21. The Radical and His Protege Who Perfected Democracy
Classical Athens’ final transformation into a radical democracy is credited to the reformer Ephialtes (died 461 BC). He was opposed by the conservative upper classes, led by Cimon, son of Miltiades. The conservatives began the contest with the upper hand and control of the Athenian Assembly. That changed in 464 BC, when Sparta appealed to Athens for help in suppressing a Helot serf revolt. Over Ephialtes’ strong objections, Cimon carried the day and convinced the Assembly to send an Athenian force to help Sparta. However, when the Athenians arrived, the Spartans changed their minds. Fearing that their democratic notions might infect their remaining Helots and inflame them into joining the revolt, the Spartans sent the Athenians back. Cimon’s humiliated faction lost credibility, and leading conservatives were tried for corruption. Ephialtes engineered Cimon’s ostracism and exile, became Athens’ leader, and launched a program of radical reforms.

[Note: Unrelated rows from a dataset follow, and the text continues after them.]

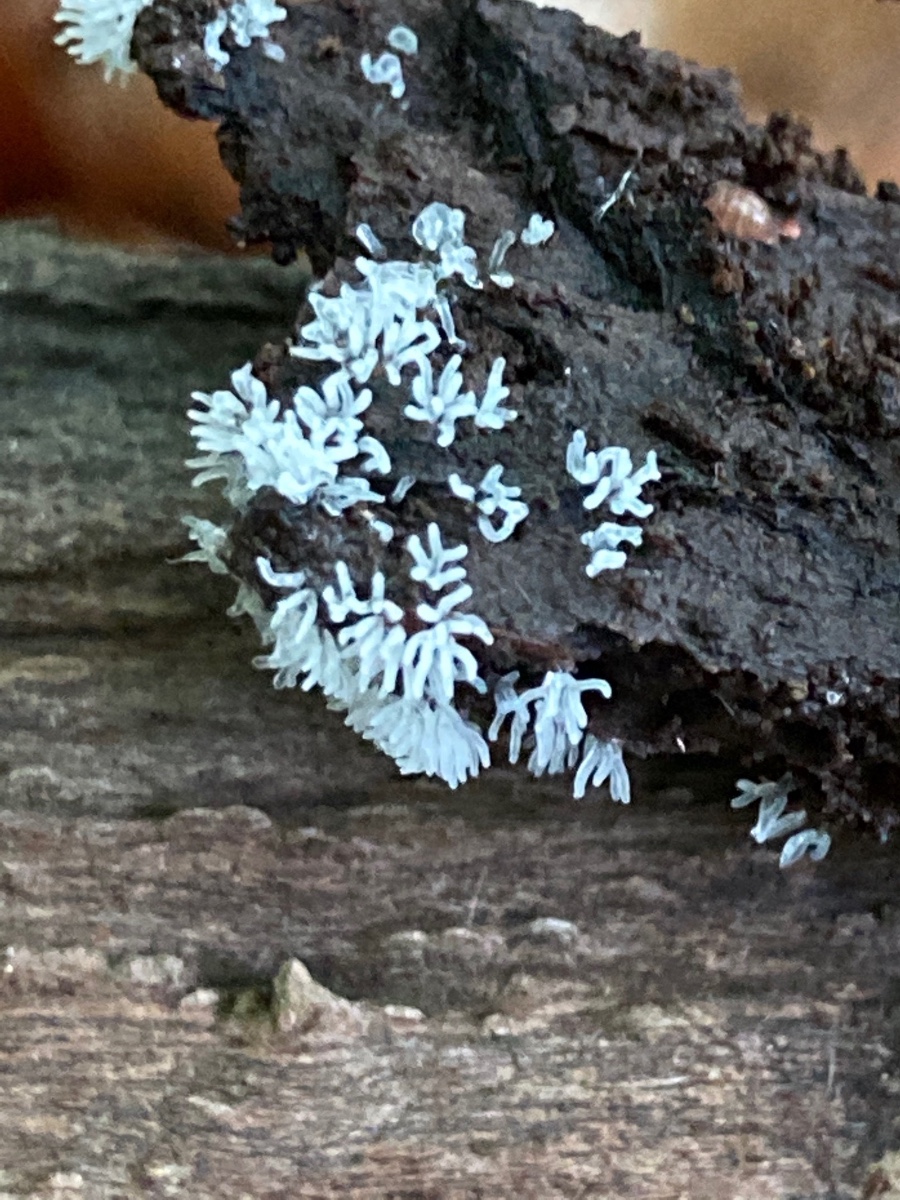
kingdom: Protozoa
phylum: Mycetozoa
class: Protosteliomycetes
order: Ceratiomyxales
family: Ceratiomyxaceae
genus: Ceratiomyxa
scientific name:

Ephialtes’ greatest reform was to emasculate the Areopagus, a council of elders that was more conservative than the citizen Assembly. It served as Athens’ highest court, with a constitutional review that gave it a veto over the more democratic Assembly. Ephialtes stripped the Areopagus of nearly all its powers, transferring them to more democratic bodies whose membership was drawn by lot, such as the Boule and the Heliaia. The Areopagus’ jurisdiction was narrowed to murder and arson cases. Ephialtes also reduced property qualifications for office holders, and introduced pay for the holders of public office, thus enabling poorer citizens to hold offices that previously had been the preserve of the wealthy. His reforms were strongly resented by the oligarchic faction, who assassinated him in 461 BC. His deputy, Pericles, took the leadership reins, and completed Ephialtes’ agenda, finalizing the transformation of Athens into a direct democracy.